2) No. Do not try to tailor your code to our internal thresholds that can change in any release without warning. If you run a piece of code and it's not performing as well as you expect, and a built-in function is the bottleneck (as shown by the profiling tools in MATLAB, report that to Technical Support and ask if there's an alternative or if they can report that to the development staff for investigation.
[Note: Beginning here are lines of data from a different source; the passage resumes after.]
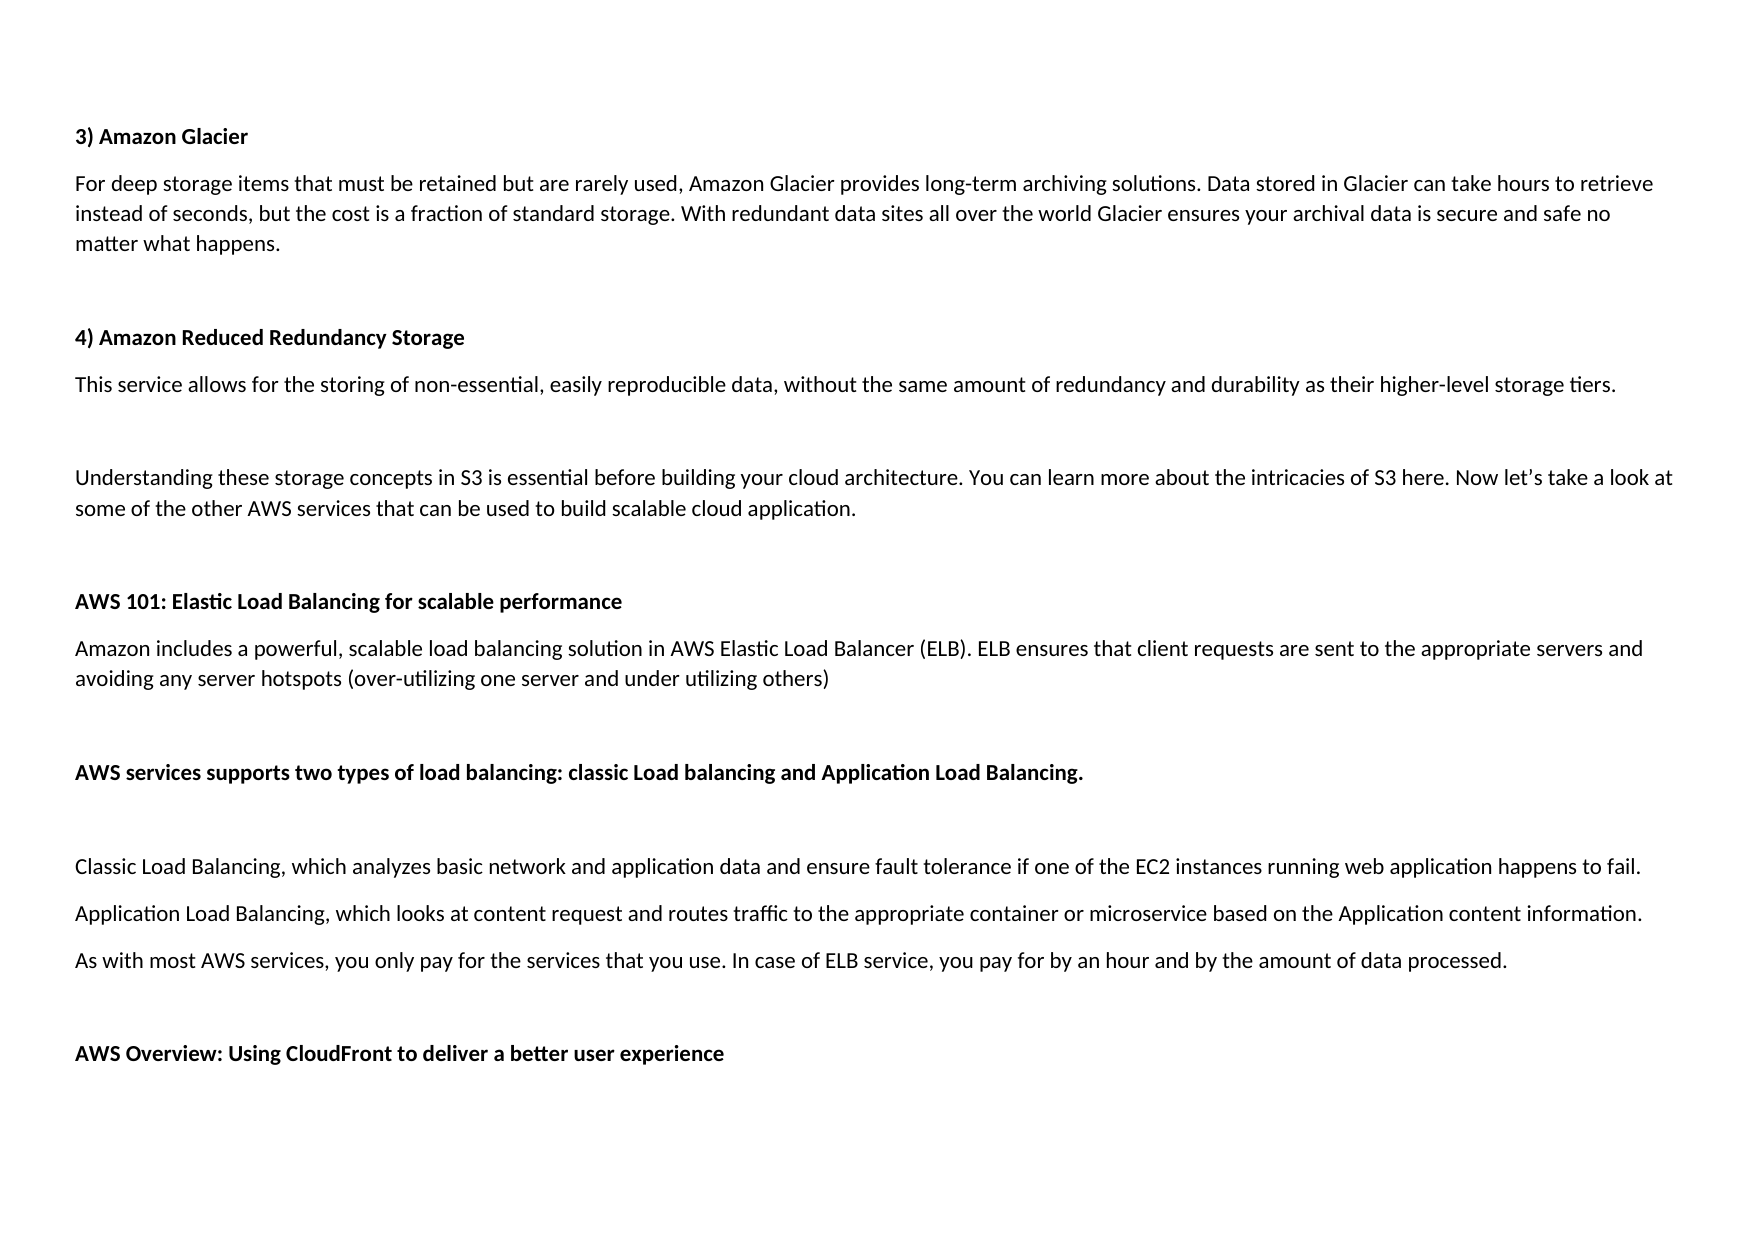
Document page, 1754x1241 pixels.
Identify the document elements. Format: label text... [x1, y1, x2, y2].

text As with most AWS services, you only pay for the services that you use. In case of ELB service, you pay for by an hour and by the amount of data processed. [75, 946, 1679, 974]
text Application Load Balancing, which looks at content request and routes traffic to the appropriate container or microservice based on the Application content information. [75, 899, 1679, 927]
text This service allows for the storing of non-essential, easily reproducible data, without the same amount of redundancy and durability as their higher-level storage tiers. [75, 370, 1679, 398]
text AWS services supports two types of load balancing: classic Load balancing and Application Load Balancing. [75, 758, 1679, 786]
text 4) Amazon Reduced Redundancy Storage [75, 323, 1679, 351]
text AWS Overview: Using CloudFront to deliver a better user experience [75, 1039, 1679, 1068]
text 3) Amazon Glacier [75, 122, 1679, 150]
text Classic Load Balancing, which analyzes basic network and application data and ensure fault tolerance if one of the EC2 instances running web application happens to fail. [75, 852, 1679, 880]
text Amazon includes a powerful, scalable load balancing solution in AWS Elastic Load Balancer (ELB). ELB ensures that client requests are sent to the appropriate servers and avoiding any server hotspots (over-utilizing one server and under utilizing others) [75, 634, 1679, 693]
text For deep storage items that must be retained but are rarely used, Amazon Glacier provides long-term archiving solutions. Data stored in Glacier can take hours to retrieve instead of seconds, but the cost is a fraction of standard storage. With redundant data sites all over the world Glacier ensures your archival data is secure and safe no matter what happens. [75, 169, 1679, 257]
text AWS 101: Elastic Load Balancing for scalable performance [75, 587, 1679, 616]
text Understanding these storage concepts in S3 is essential before building your cloud architecture. You can learn more about the intricacies of S3 here. Now let’s take a look at some of the other AWS services that can be used to build scalable cloud application. [75, 463, 1679, 522]
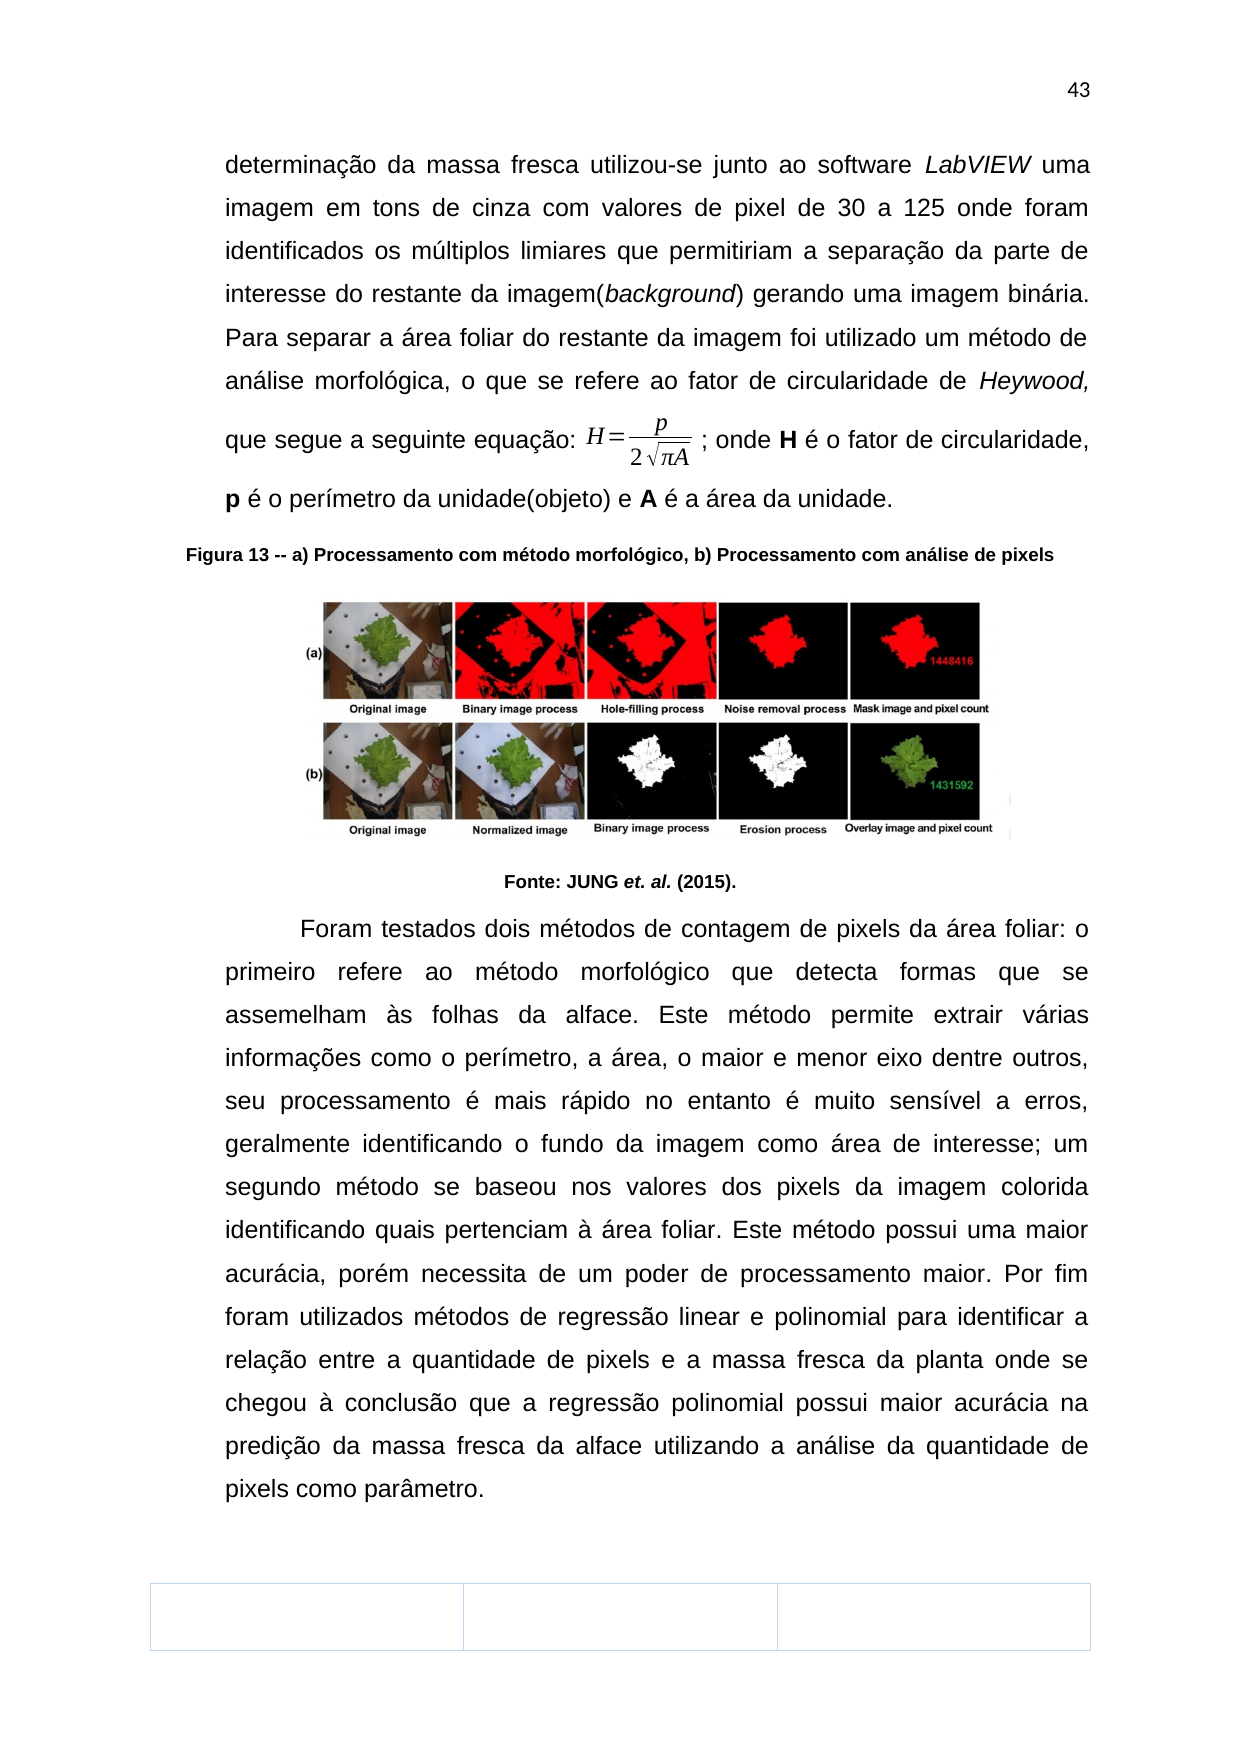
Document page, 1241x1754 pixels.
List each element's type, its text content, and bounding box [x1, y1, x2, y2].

text Figura 13 -- a) Processamento com método morfológico, b) Processamento com análise de pixels [150, 544, 1090, 566]
text Foram testados dois métodos de contagem de pixels da área foliar: o primeiro refere ao método morfológico que detecta formas que se assemelham às folhas da alface. Este método permite extrair várias informações como o perímetro, a área, o maior e menor eixo dentre outros, seu processamento é mais rápido no entanto é muito sensível a erros, geralmente identificando o fundo da imagem como área de interesse; um segundo método se baseou nos valores dos pixels da imagem colorida identificando quais pertenciam à área foliar. Este método possui uma maior acurácia, porém necessita de um poder de processamento maior. Por fim foram utilizados métodos de regressão linear e polinomial para identificar a relação entre a quantidade de pixels e a massa fresca da planta onde se chegou à conclusão que a regressão polinomial possui maior acurácia na predição da massa fresca da alface utilizando a análise da quantidade de pixels como parâmetro. [225, 914, 1090, 1503]
text Fonte: JUNG et. al. (2015). [150, 871, 1090, 893]
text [225, 150, 1090, 513]
picture [300, 586, 1011, 841]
3) If you pass single precision data into var, the result you receive back will be in single precision. The default behavior of sum (which is the behavior used in var) is "If X is floating point, that is double or single, S has the same class as X. If X is not floating point, S has class double." That second sentence doesn't apply in this context, since var throws an error if you try to call it with integer data.
Ram Kumar Venkateswaran
on 6 Feb 2021
Hi Jan, But when I have a parallel computing toolbox, I can manually give the number of cores right? Is there any way to check if the MATLAB run is distributed among the cores by using the task manager? I believe this should make my code run faster, especially if it takes hours on a single core? Thanks, Ram
John D'Errico
on 16 Dec 2016
MATLAB uses multiple cores only when there will be a gain. The problem is that multi-threading itself has overhead. So on simple, fast operations, there is no gain. It sometimes takes serious;y large problems before multiple cores kick in. Yes, I've gotten mine running at times, humming away, getting the fan to kick on, etc. But most of the time, on most operations, each specific call is done before you would even see multiple cores starting up. So if you are doing a lot of small operations on some problem, then no, multi-threading will never happen, and you simply won't gain from anything automatic.
If you are doing the same sets of operations on multiple problems, then yes, you can gain from using parallel processing, because you farm the whole operation out to separate processors, with one processor handling each separate problem. n processors, so it will approach an n-fold speedup. But again, there are costs in this, so you never gain a full n-fold speedup from using n cores.